Page images and extracted text.
■ ■ ■ ■

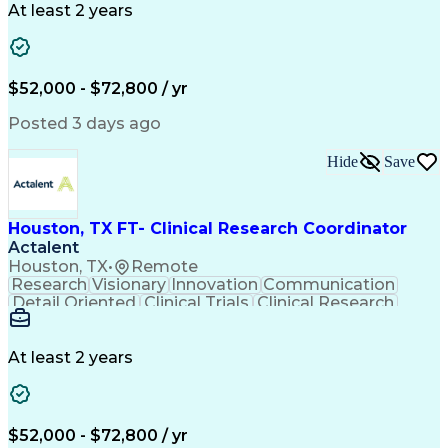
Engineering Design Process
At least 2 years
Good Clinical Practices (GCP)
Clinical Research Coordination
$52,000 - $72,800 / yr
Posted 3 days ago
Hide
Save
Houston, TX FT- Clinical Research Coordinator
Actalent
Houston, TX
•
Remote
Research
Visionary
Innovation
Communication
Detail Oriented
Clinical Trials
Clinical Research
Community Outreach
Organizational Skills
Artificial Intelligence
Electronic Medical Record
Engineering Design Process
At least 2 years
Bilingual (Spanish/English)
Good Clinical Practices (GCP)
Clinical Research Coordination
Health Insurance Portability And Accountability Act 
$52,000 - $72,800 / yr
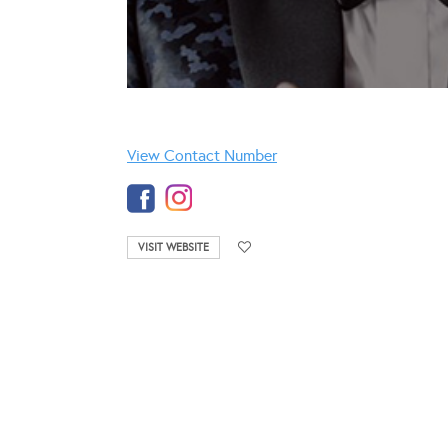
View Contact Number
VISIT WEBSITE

■ ■ ■ ■

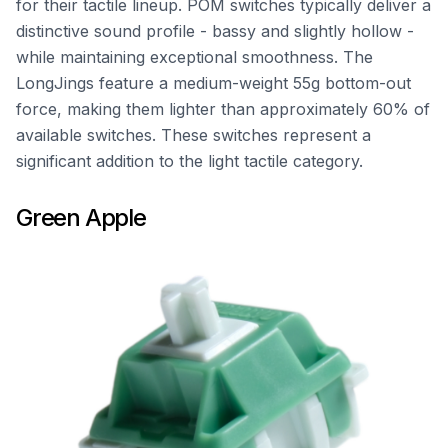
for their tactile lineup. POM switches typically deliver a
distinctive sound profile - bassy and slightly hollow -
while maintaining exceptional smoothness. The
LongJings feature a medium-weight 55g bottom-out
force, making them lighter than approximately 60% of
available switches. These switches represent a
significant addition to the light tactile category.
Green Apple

■ ■ ■ ■

WHAT IS NEEDED.
What you give back must be the stretch above, starting at the line with "distinctive sound profile" and ending at the line with "Green Apple", copied exactly.

TASK SOLUTION.
distinctive sound profile - bassy and slightly hollow -
while maintaining exceptional smoothness. The
LongJings feature a medium-weight 55g bottom-out
force, making them lighter than approximately 60% of
available switches. These switches represent a
significant addition to the light tactile category.
Green Apple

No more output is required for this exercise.